Frank Mir and Tom Lawlor Sanctioning Inconsistency
“It’s very consistent. Jon was sanctioned the first time it showed up in his system, sanctioned for 15 months for what (Richard) McLaren ultimately determined was non-intentional use. So those out there saying that Jon got out there Scot free…I mean, an independent arbitrator determined that he didn’t do anything on purpose. It was however it got into his system. He still got 15 months. Frank Mir, there wasn’t a second occasion where there was still remnants from the first time. He was sanctioned via strict liability.

“Same with Tom Lawlor. Now Frank Mir, what they had in common, at least it was the same substance. But Tom Lawlor’s was a completely different substance. Ostarine, we’re not talking about long-term metabolites that stick around. We’re talking about the parent compound. So apples and oranges. So those who are comparing these cases, there’s no case that’s truly like Jon’s, where he’s already been sanctioned, and then it re-appeared, and the experts determined it was still from the same sanction.

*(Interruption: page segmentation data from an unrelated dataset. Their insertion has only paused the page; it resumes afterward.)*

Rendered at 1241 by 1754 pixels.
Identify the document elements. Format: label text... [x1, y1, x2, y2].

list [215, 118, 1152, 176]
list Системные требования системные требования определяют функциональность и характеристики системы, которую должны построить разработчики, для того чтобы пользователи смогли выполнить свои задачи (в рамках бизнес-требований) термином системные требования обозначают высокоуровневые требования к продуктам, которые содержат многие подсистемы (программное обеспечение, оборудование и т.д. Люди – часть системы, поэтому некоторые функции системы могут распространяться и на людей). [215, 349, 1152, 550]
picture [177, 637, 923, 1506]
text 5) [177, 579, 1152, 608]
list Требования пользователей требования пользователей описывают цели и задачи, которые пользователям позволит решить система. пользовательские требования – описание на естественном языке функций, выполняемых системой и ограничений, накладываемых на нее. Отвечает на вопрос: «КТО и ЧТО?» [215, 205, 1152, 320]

It’s classic double jeopardy clause. You don’t punish someone twice for the same action.”

Jon Jones’s Checkered Testing History
“You look at both of Jon’s cases…Richard McLaren, maybe the most credible anti-doping guy in the world and/or his group in both written decisions….in both instances, they determined this was non-intentional.”

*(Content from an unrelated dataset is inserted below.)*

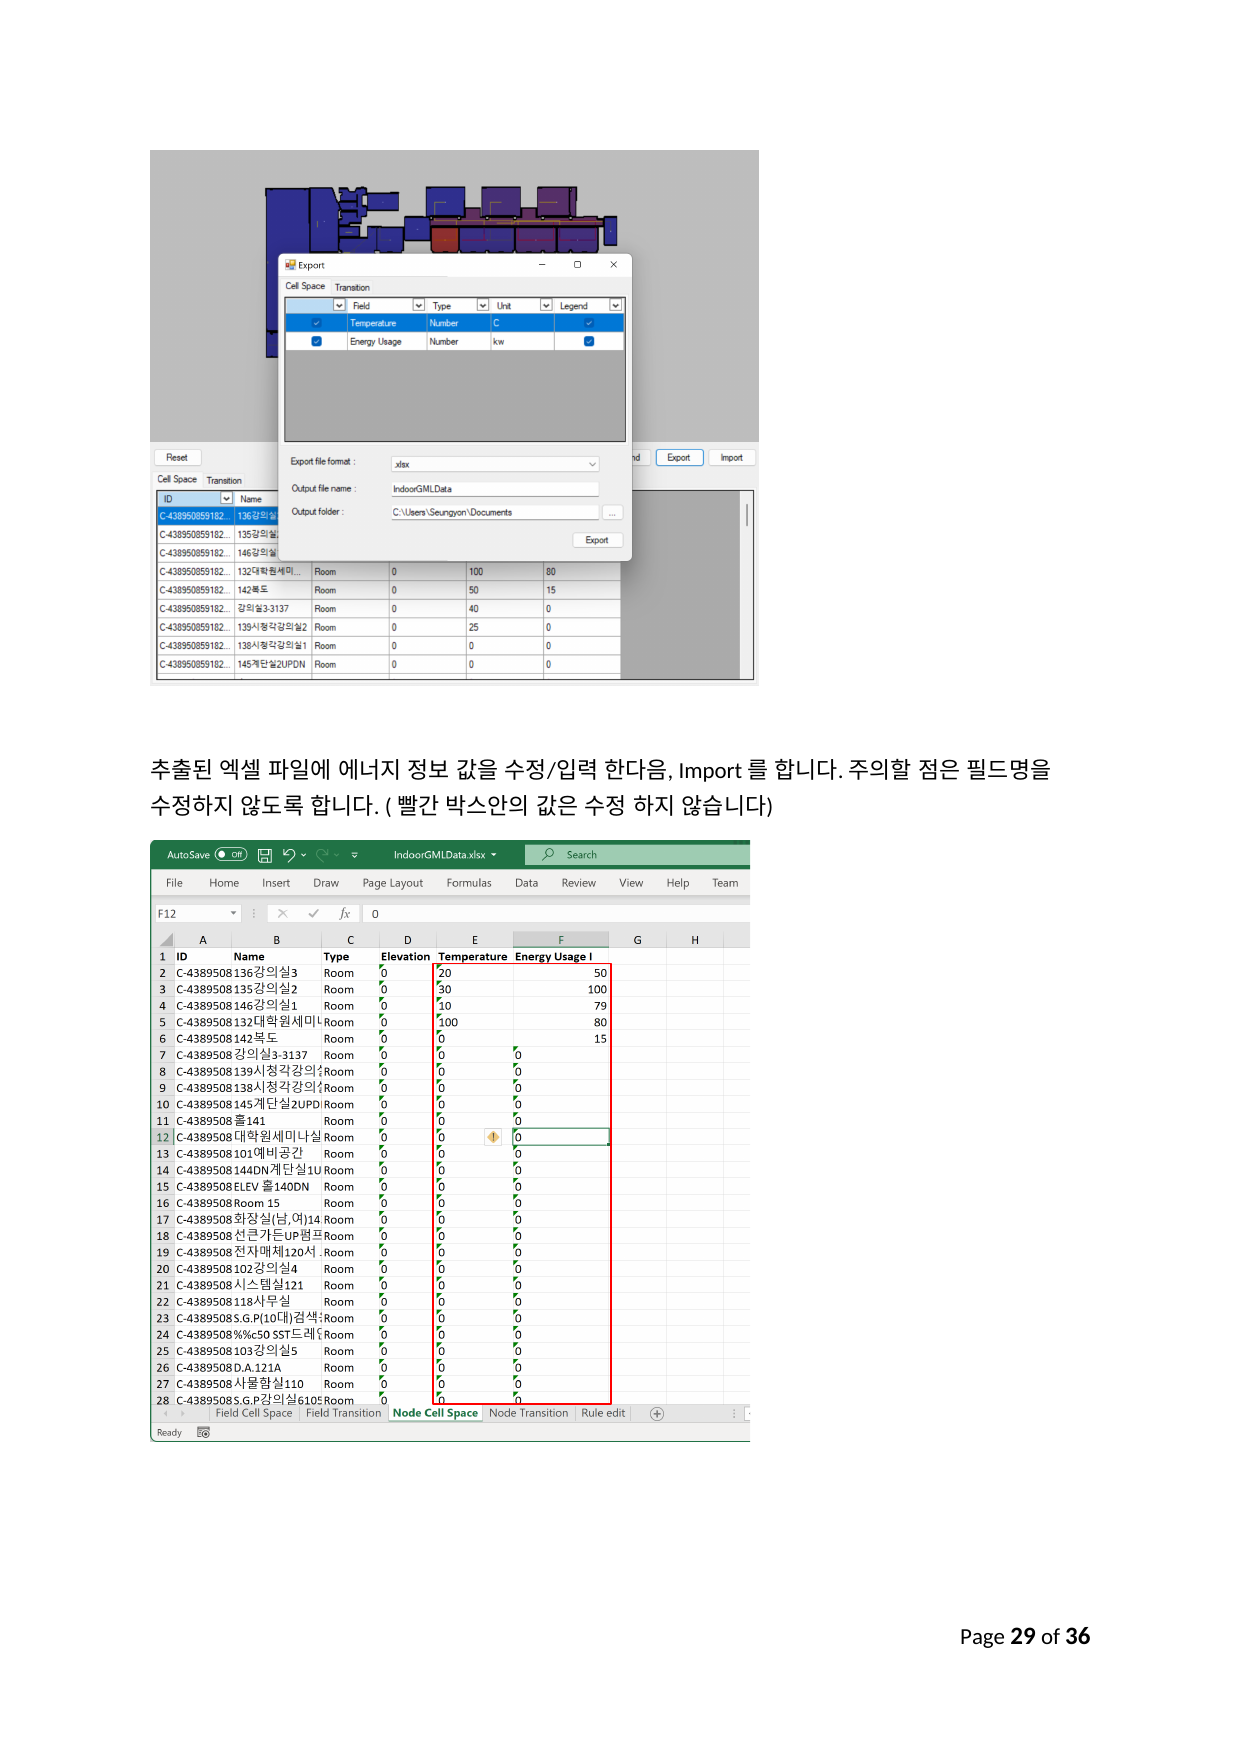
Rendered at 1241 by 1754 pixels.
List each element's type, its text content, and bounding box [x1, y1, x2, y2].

Fairness to Other Fighter Competing Against Someone With Banned Substance in System
“Again, I think it’s very unique to this M3 long-term metabolite. I don’t think you can just group all banned substances and make that, ‘Oh, he’s got a banned substance. ‘It is a very specific, very strange-acting, long-term metabolite. The parent compound is the thing that makes you recover quicker, stronger, potentially faster. I don’t think there’s any evidence out there that this M3 metabolite has those effects in the body. It’s just a sign in the body that there was a past ingestion of the oral turinabol.”